With regard to recruiting child soldiers, he noted that “this has spread in some regions where this phenomenon was not rampant and that there have been recent cases of children forced to commit terrorist acts like suicide bombings.”

“Eliminating violence against children demands that states, governments, civil society and religious communities support and enable the family to carry out its proper responsibility,” Archbishop Auza said.

He said the approaching 20th anniversary of the International Year of the Family “offers an opportunity to refocus on the role of the family in development.”

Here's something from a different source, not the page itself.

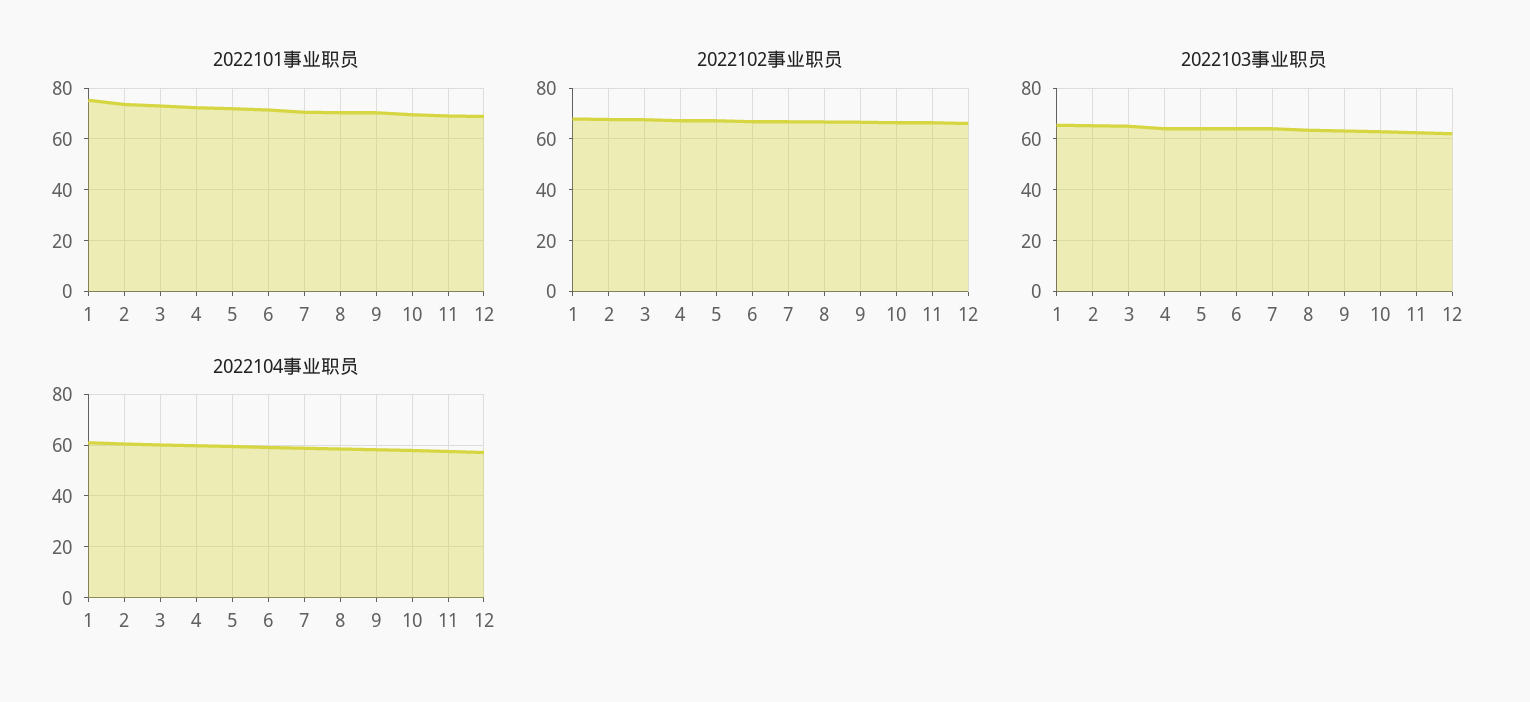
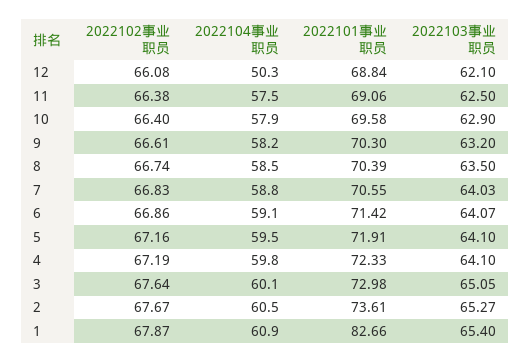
2022101事业职员, 1: 75 -> 82.66
2022104事业职员, 12: 57.5 -> 50.3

It is a chance to reflect on what the family, which he termed a “primordial institution,” can do to face the multiple challenges threatening the children’s development in all countries.

He said the Vatican and its U.N. delegation “attaches great importance” to the commemoration.

In 1994 to mark the celebration of the International Year of the Family, St. John Paul II issued a “Letter to Families” in which he told families the love and acceptance they show for each other are society’s first-line defense against attacks on human dignity.

For its part, Archbishop Auza said in his remarks, the Catholic Church, “mainly through its more than 300,000 social and educational institutions around the world, especially in depressed and war-torn regions, will continue working daily to ensure both education and food for children, as well as the reintegration of the victims of violence into their families and into society.”

He also noted that the U.N. in November will celebrate the 25th anniversary of the Convention on the Rights of the Child, which he said “remains a prominent standard in the promotion and protection of the rights of the child.”

The document, he said, “contains such fundamental principles as the protection of the rights of the child before as well as after birth, the family as the natural environment for the growth and education of children, and the right of the child to health care and education.”

The world’s governments and civil society in general “should encourage all initiatives and activities aimed at the promotion and protection of the rights of the child,” Archbishop Auza said.

In this regard, he said it was fitting that this year’s Nobel Peace Prize was jointly won by Malala Yousafzai, a Pakistani teenager who was shot in the head by the Taliban in 2012 for advocating girls’ right to education, and Kailash Satyarthi of India, who campaigns against child trafficking and child labor.

At 17, Yousafzai is the youngest person to receive the Nobel Peace Prize; Satyarthi, 60, is the first Indian-born winner.